Reserve disks and nodes at the same time
- Reserve a node with only the main disk (none of the additional disks), on the grimoire cluster
(no change to the way a node was to be reserved in the past, before the disk reservation mechanism existed.)
- Reserve a node with all its disks
fnancy :
|
oarsub -I -t deploy -l {"type='disk' or type='default' and disk_reservation_count > 0"}/host=1 |
(disk_reservation_count is equal to the number of disks which can be reserved on a node.)
- Reserve nodes grimoire-1 and grimoire-2 with one reservable disk per node
or, same but using environment variables:
fnancy :
|
oarsub -I -t deploy -l {"type='default' and host in ($HOSTNAMES)"}/host=$HOSTCOUNT+{"type='disk' and host in ($HOSTNAMES)"}/host=$HOSTCOUNT/disk=1 |
Reserve disks and nodes separately
You may, for example, decide to reserve some disks for one week, but the nodes where your disks are located only when you want to carry out an experiment.
First: reserve the disks
Since we want to reserver disks only in a first time, we use the noop job type: with this noop job type, OAR will not try to execute anything on the job resources (which is what we want since disk resources are not capable of executing programs).
(Please mind that Jobs of type noop cannot be interactive: oarsub
-I -t noop ...
is not supported.)
3 examples:
Reserve two disks on grimoire-1 for one week, starting on 2018-01-01:
fnancy :
|
oarsub -r "2018-01-01 00:00:00" -t noop -l {"type='disk' and host='grimoire-1.nancy.grid5000.fr'"}/host=1/disk=2,walltime=168 |
Or reserve the first two disks on grimoire-2:
fnancy :
|
oarsub -r "2018-01-01 00:00:00" -t noop -l {"type='disk' and host='grimoire-2.nancy.grid5000.fr' and disk in ('1', '2')"}/host=1/disk=2,walltime=168 |
Or reserve all disks on two nodes:
fnancy :
|
oarsub -r "2018-01-01 00:00:00" -t noop -l {"type='disk' and cluster='grimoire'"}/host=2/disk=ALL,walltime=168 |
Second: reserve the nodes
You can then reserve nodes grimoire-1 and grimoire-2 for 3 hours, in the usual way:
fnancy :
|
oarsub -I -t deploy -l {"host in ('grimoire-1.nancy.grid5000.fr', 'grimoire-2.nancy.grid5000.fr')"}/host=2,walltime=3 |
You must respect this order : reserve the disks first, then reserve the nodes. Otherwise the disks you reserved will not be available on your nodes.
Show and use my reserved disks
Reservations of both nodes (processors) and disks are displayed on the following Gantt diagram.
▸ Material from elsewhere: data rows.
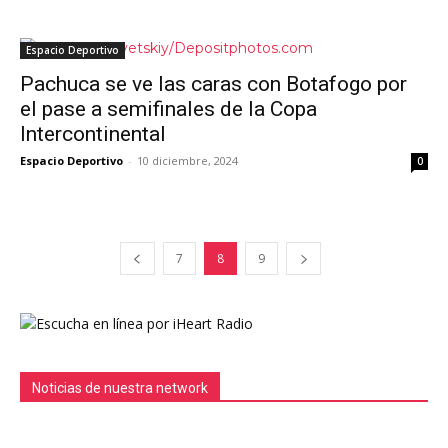
Espacio Deportivo
Pachuca se ve las caras con Botafogo por
el pase a semifinales de la Copa
Intercontinental
Espacio Deportivo
-
10 diciembre, 2024
0
7
8
9
Noticias de nuestra network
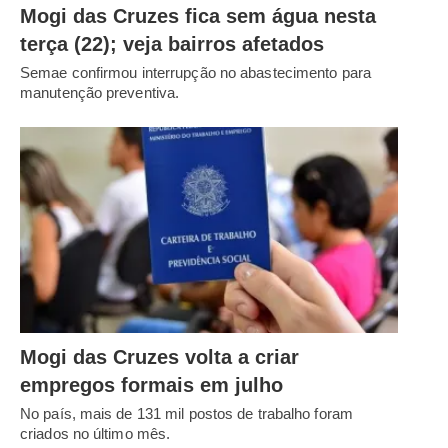
Mogi das Cruzes fica sem água nesta
terça (22); veja bairros afetados
Semae confirmou interrupção no abastecimento para
manutenção preventiva.
Mogi das Cruzes volta a criar
empregos formais em julho
No país, mais de 131 mil postos de trabalho foram
criados no último mês.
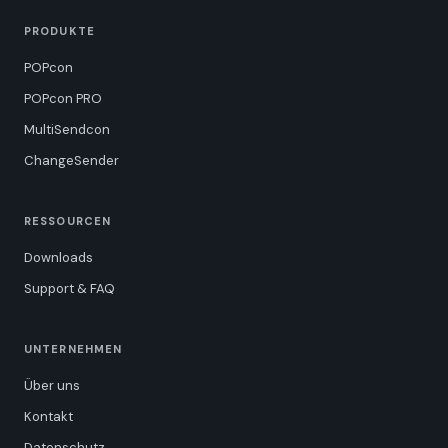
PRODUKTE
POPcon
POPcon PRO
MultiSendcon
ChangeSender
RESSOURCEN
Downloads
Support & FAQ
UNTERNEHMEN
Über uns
Kontakt
Datenschutz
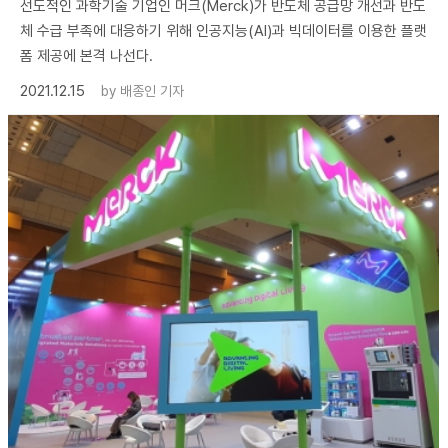
선도적인 과학기술 기업인 머크(Merck)가 반도체 공급망 개선과 반도
체 수급 부족에 대응하기 위해 인공지능(AI)과 빅데이터를 이용한 플랫
폼 제공에 본격 나선다.
2021.12.15
by
배종인 기자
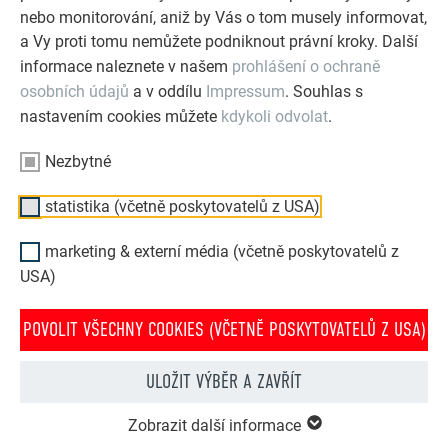
nebo monitorování, aniž by Vás o tom musely informovat,
Příklad pokládky 1
a Vy proti tomu nemůžete podniknout právní kroky. Další
informace naleznete v našem
prohlášení o ochraně
osobních údajů
a v oddílu
Impressum
. Souhlas s
nastavením cookies můžete
kdykoli odvolat
.
Nezbytné
statistika (včetně poskytovatelů z USA)
marketing & externí média (včetně poskytovatelů z
USA)
POVOLIT VŠECHNY COOKIES (VČETNĚ POSKYTOVATELŮ Z USA)
ULOŽIT VÝBĚR A ZAVŘÍT
Příklad pokládky 2
Zobrazit další informace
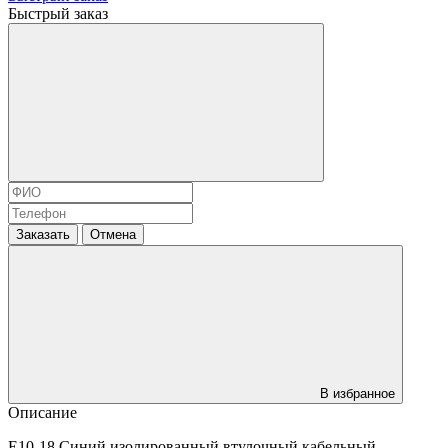
Быстрый заказ
Заказать
Отмена
В избранное
Описание
E10-18 Синий изолированный втулочный кабельный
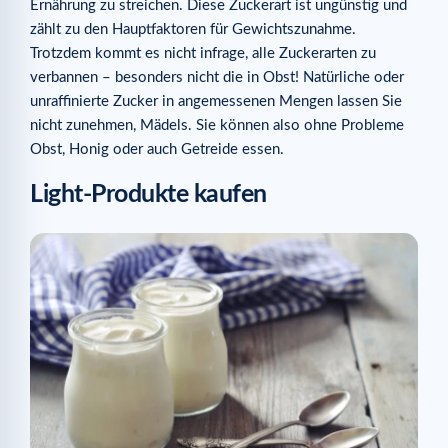
Ernährung zu streichen. Diese Zuckerart ist ungünstig und
zählt zu den Hauptfaktoren für Gewichtszunahme.
Trotzdem kommt es nicht infrage, alle Zuckerarten zu
verbannen – besonders nicht die in Obst! Natürliche oder
unraffinierte Zucker in angemessenen Mengen lassen Sie
nicht zunehmen, Mädels. Sie können also ohne Probleme
Obst, Honig oder auch Getreide essen.
Light-Produkte kaufen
Once connected to a node in a deploy job with one or more disks reserved locally on the node, several tools can be used to manage the disk(s):
lsblk
will show you the block devices of your disks: sdb, sdc, ... (be careful: sda is the system disk) ;- Commands like
fdisk
parted
can be used to partition the disk, if need ; mkfs
can be used to format the disk.
Mind that the platform provides access to the block devices, but does not manage partitioning nor formatting.
Security issues
The mechanism used to enable/disable disks is designed to avoid mistakes from other users. However, a malicious user could take control of the RAID card, enable any disk, and access or erase your data. Please mind securing your data:
- Keep a copy (backup) in a safe place if relevant for your data ;
- If your data is sensitive, mind using cryptographic mechanisms to secure it.
Also, the data on reserved disks is not automatically erased at the end of your job. If you don't want the next user to access it, you have to erase it yourself.